■ Work task ■
The data below is to be written out exactly, with no pictures.

■ Material provided ■
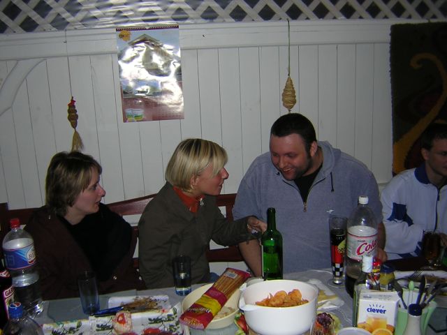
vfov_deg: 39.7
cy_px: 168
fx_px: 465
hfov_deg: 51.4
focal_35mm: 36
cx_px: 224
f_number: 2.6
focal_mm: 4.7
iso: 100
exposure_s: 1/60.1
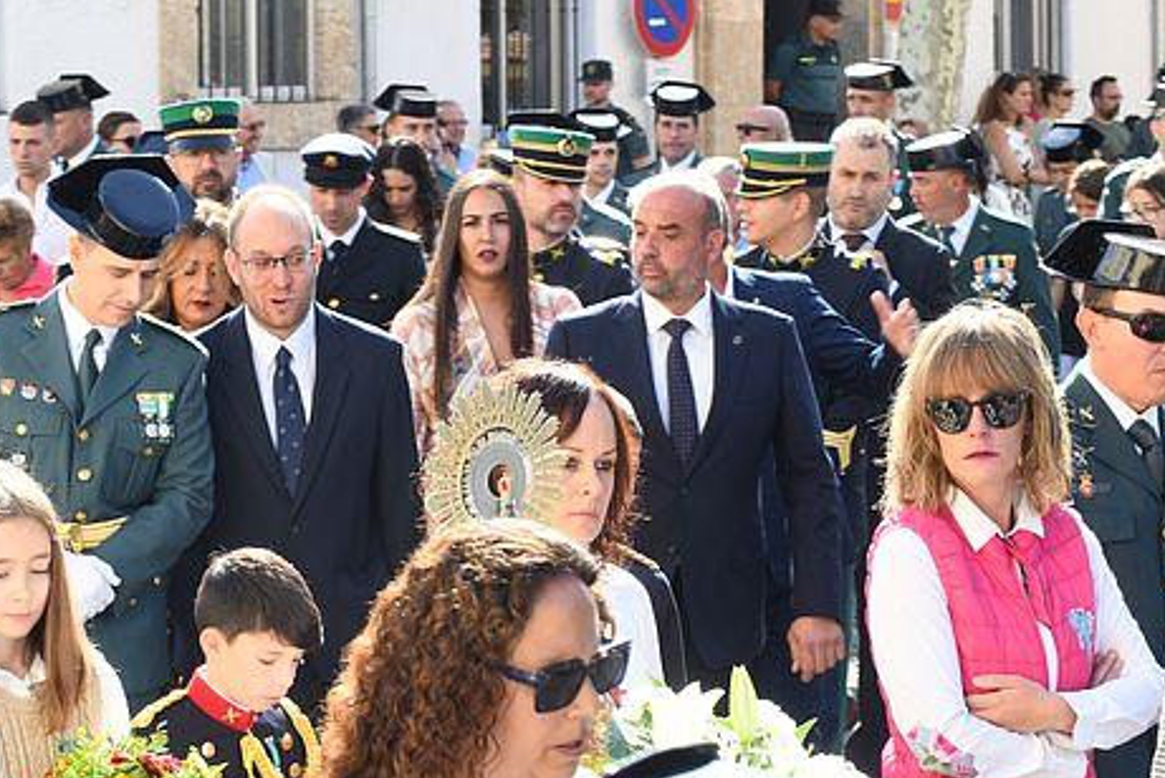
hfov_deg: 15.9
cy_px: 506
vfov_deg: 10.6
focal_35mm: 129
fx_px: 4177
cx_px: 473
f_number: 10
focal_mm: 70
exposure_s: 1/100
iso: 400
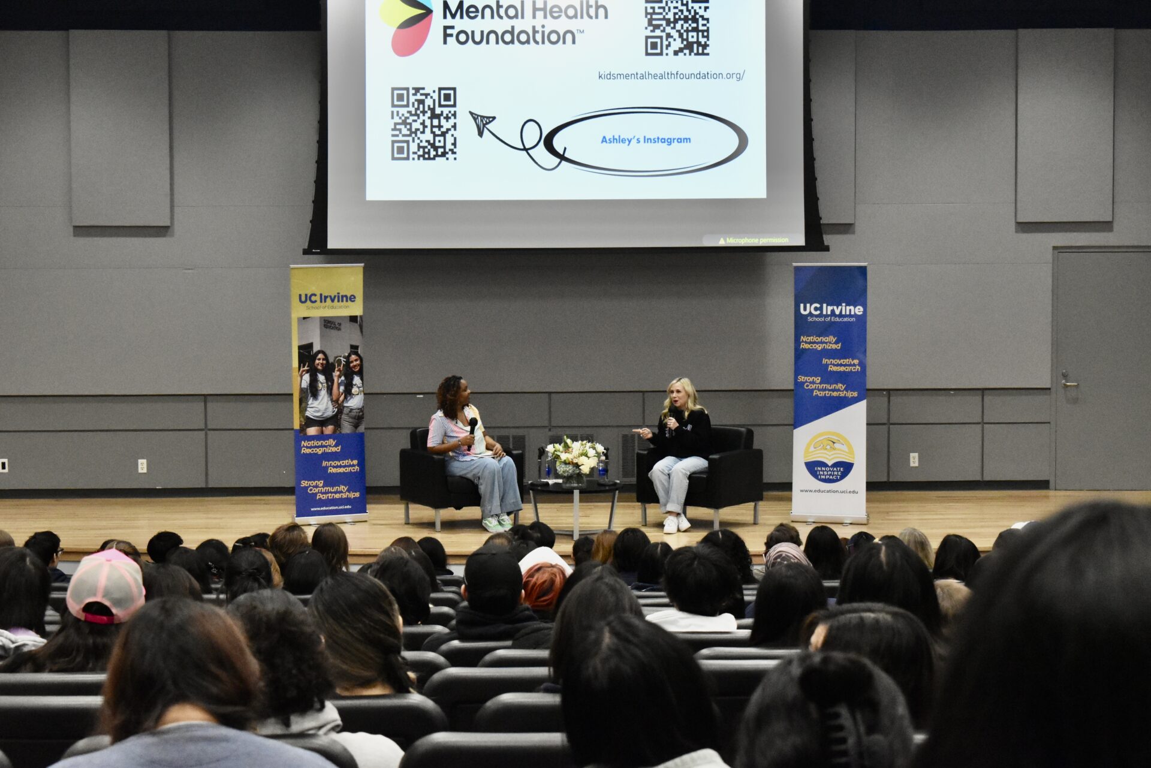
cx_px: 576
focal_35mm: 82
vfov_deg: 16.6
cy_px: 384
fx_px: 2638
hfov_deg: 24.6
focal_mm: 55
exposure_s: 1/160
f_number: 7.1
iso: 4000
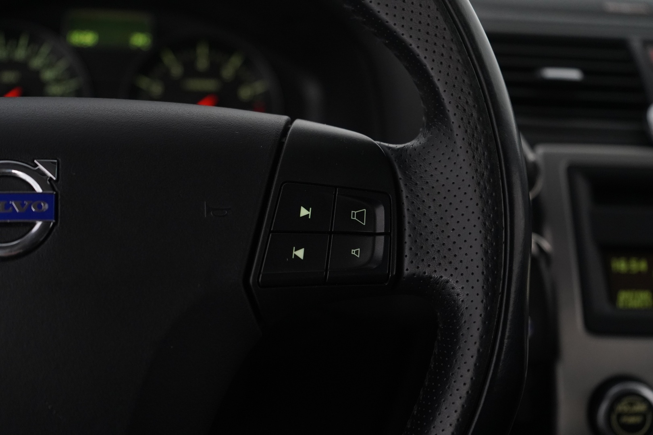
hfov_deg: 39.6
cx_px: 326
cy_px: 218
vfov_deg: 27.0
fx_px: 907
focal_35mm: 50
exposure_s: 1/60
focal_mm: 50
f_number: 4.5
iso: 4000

■ Solution to this task ■
vfov_deg: 39.7
cy_px: 168
fx_px: 465
hfov_deg: 51.4
focal_35mm: 36
cx_px: 224
f_number: 2.6
focal_mm: 4.7
iso: 100
exposure_s: 1/60.1
hfov_deg: 15.9
cy_px: 506
vfov_deg: 10.6
focal_35mm: 129
fx_px: 4177
cx_px: 473
f_number: 10
focal_mm: 70
exposure_s: 1/100
iso: 400
cx_px: 576
focal_35mm: 82
vfov_deg: 16.6
cy_px: 384
fx_px: 2638
hfov_deg: 24.6
focal_mm: 55
exposure_s: 1/160
f_number: 7.1
iso: 4000
hfov_deg: 39.6
cx_px: 326
cy_px: 218
vfov_deg: 27.0
fx_px: 907
focal_35mm: 50
exposure_s: 1/60
focal_mm: 50
f_number: 4.5
iso: 4000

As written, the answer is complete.